Ornans, Musée Gustave Courbet, Courbet, L'Amour, June 14 - October 27, 1996, p. 79, no. 32
Ornans, Musée Gustave Courbet, Courbet en privé, July 8 - October 22, 2000, no. 22
Ornans, Musée Gustave Courbet, Courbet/Hugo: les peintres et les littérateurs, June 22 - October 15, 2002
Ornans, Musée Gustave Courbet, Courbet, Le Retour au Pays, June 24 - October 15, 2006, no. 25

Literature

"Calendrier: Expositions," L'Oeil, no. 540, October 2002, p. 124, illustrated

Condition

The following condition report was kindly provided by Simon Parkes Art Conservation, Inc.: This work has been fairly recently restored. It seems to have a fresh varnish. The canvas itself is unlined, but the stretcher is more recent. The paint layer is healthy and well cleaned. Courbet’s technique here is well preserved and very effective. Under ultraviolet light, remnants of an old varnish are visible here and there. There is a small restoration in the tree trunk on the right side and a few spots further to the right near the edge. There is a horizontal line of retouches in the lower left. There may be some old restoration in the lower left corner. Close visual examination does not suggest any other retouches, except possibly some spots in the sky around an old pentiment in the lower sky, particularly around the tree on the left side. There may be other tiny spots of retouching, but the picture reads very well and cleaning is not recommended.
"This lot is offered for sale subject to Sotheby's Conditions of Business, which are available on request and printed in Sotheby's sale catalogues. The independent reports contained in this document are provided for prospective bidders' information only and without warranty by Sotheby's or the Seller."

Catalogue Note

At the beginning of the summer of 1849, Courbet stayed for two months with Francis and Marise Wey, where early Courbet biographer Georges Riat suggests Femme dans un Hamoc was most likely conceived (Fernier, 1996, p. 79).
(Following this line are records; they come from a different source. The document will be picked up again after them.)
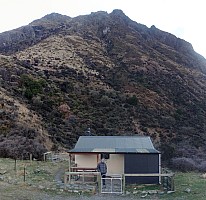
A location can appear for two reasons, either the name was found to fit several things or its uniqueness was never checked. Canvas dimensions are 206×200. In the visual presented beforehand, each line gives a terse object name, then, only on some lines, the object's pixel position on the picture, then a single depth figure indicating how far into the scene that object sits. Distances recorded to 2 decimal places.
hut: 20.17
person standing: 17.70
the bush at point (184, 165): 27.78
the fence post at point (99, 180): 16.62
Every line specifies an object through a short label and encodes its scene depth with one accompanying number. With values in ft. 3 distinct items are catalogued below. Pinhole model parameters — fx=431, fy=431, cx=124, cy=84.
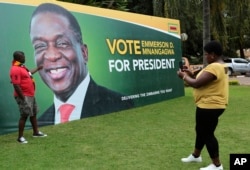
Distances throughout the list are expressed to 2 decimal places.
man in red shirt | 24.91
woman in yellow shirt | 18.03
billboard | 29.55
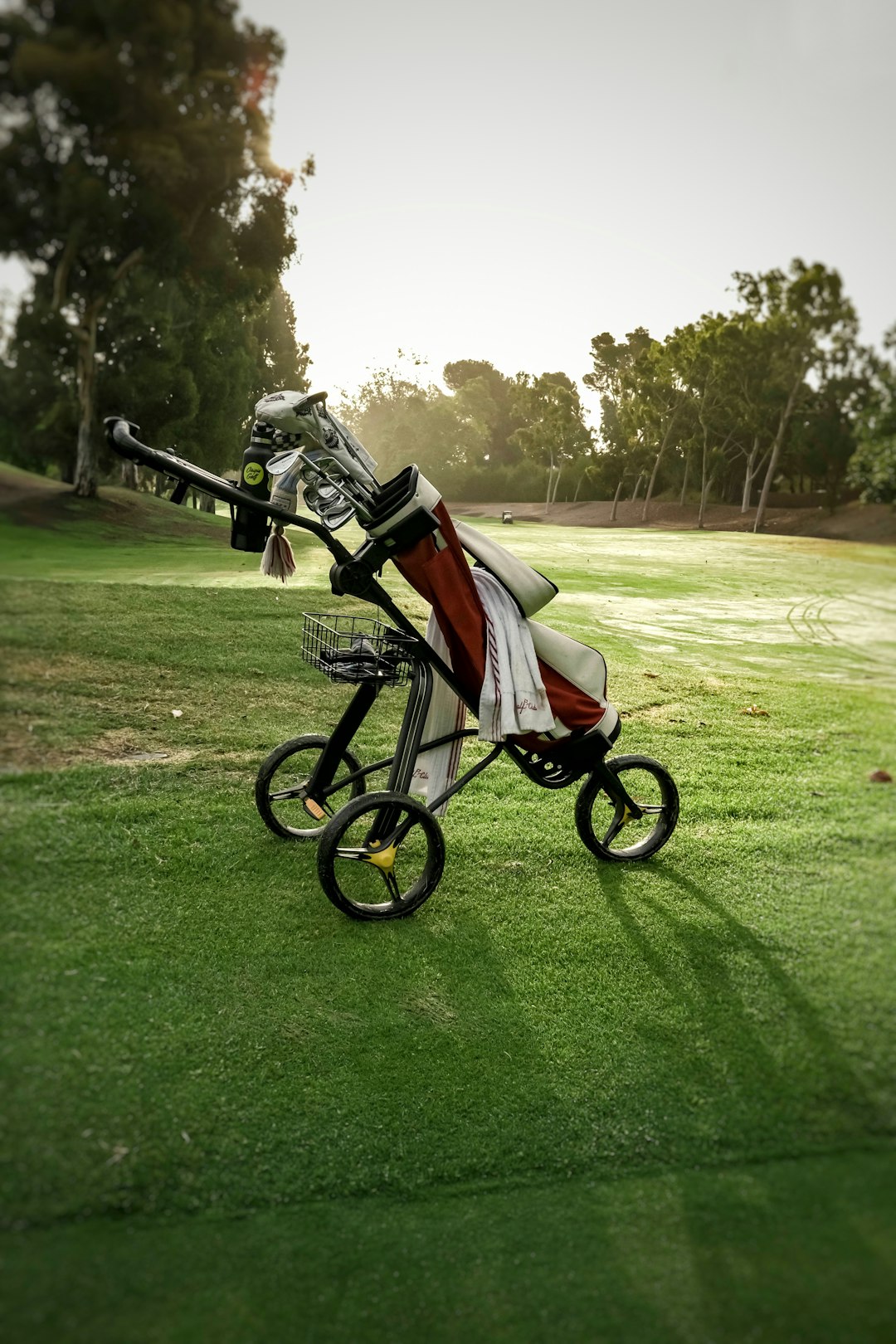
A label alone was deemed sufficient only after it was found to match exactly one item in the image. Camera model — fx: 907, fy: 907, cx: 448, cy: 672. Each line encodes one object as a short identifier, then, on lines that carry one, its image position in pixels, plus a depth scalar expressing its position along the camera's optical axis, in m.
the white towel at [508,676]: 3.10
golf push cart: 2.77
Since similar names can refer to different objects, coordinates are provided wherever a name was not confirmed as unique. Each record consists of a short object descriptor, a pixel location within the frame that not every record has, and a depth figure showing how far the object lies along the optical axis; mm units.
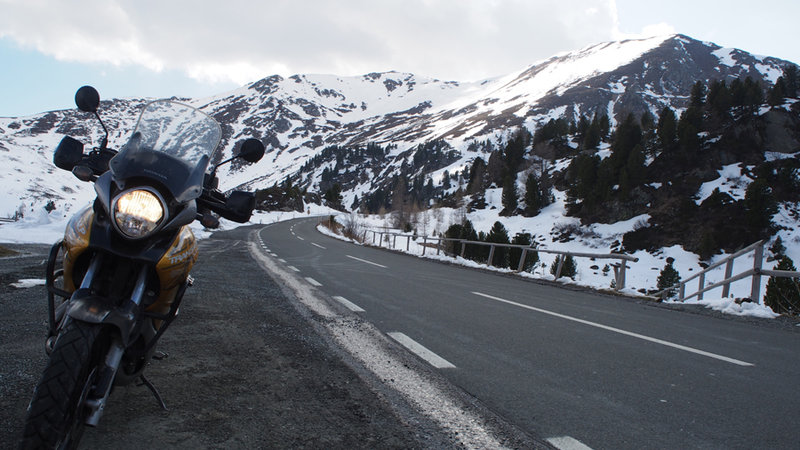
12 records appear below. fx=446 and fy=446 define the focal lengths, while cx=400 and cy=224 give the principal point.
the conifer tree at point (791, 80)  51891
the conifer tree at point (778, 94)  49812
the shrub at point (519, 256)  29342
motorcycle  1814
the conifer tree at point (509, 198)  63438
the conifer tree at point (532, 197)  60188
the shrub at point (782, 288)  14901
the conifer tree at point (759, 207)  38719
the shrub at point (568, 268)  27208
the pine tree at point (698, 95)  54094
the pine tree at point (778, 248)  35391
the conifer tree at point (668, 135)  51781
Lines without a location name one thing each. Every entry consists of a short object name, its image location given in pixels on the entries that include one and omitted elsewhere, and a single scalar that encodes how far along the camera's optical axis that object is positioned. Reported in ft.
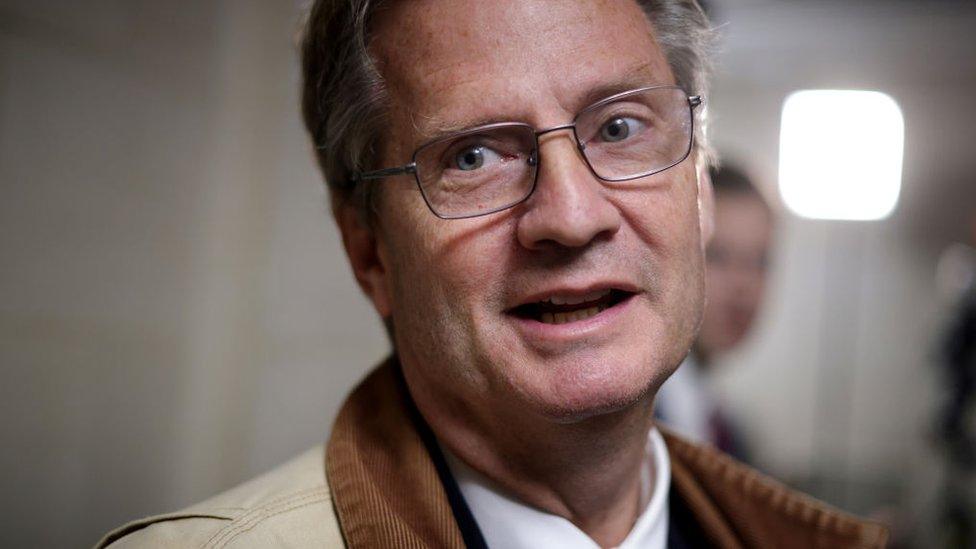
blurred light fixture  15.10
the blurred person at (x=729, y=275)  9.12
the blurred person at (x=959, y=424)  12.55
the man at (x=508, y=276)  3.63
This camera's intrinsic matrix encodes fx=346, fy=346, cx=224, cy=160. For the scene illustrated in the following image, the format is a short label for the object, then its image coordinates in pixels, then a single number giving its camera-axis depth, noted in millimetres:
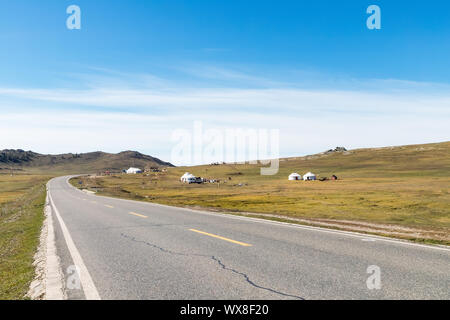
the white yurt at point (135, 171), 195600
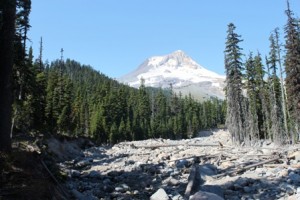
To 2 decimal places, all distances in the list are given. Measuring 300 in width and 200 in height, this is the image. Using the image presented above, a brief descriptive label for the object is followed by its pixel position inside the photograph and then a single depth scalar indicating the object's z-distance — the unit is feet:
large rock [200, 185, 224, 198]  42.22
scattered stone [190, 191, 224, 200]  35.18
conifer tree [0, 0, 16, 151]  37.99
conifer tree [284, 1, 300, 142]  130.62
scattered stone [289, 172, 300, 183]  50.33
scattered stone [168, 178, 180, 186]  60.03
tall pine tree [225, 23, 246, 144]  160.86
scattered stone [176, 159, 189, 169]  78.41
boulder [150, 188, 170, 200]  45.60
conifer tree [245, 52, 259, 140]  190.39
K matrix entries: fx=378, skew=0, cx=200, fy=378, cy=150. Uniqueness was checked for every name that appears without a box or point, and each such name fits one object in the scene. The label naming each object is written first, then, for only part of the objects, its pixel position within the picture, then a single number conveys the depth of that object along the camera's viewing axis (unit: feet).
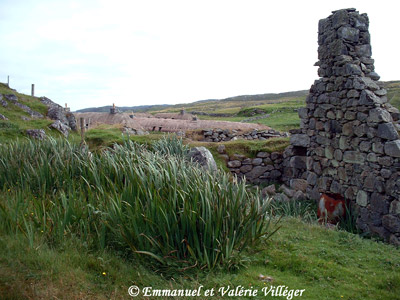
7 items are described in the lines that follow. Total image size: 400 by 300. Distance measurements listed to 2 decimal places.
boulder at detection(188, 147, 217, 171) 32.01
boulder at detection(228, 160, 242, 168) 40.47
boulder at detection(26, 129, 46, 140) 51.04
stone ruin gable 24.06
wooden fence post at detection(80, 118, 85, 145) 33.07
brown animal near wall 27.94
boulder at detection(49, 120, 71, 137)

While Marise and Francis Wey lived in Louveciennes, the vista behind Courbet’s model is likely a view of Ornans, with its dramatic cliffs and deep receding valleys. It is possible that the present work is a composite of various elements, intended as a kind of Souvenir of time spent with friends.

Very few of Courbet’s landscapes include a figure, and here he presents his model reclining on a hammock suspended between two trees as an intrinsic part of the landscape. While her torso is lit by the bright dappled sunlight that shines in from the right of the composition, it is as if her legs are obscured by the shade of the shrubbery. Courbet’s painterly virtuosity is evident in the treatment of the stone wall, the coniferous tree trunk and branches, and the intensely colored sky and grassy plains in the distance.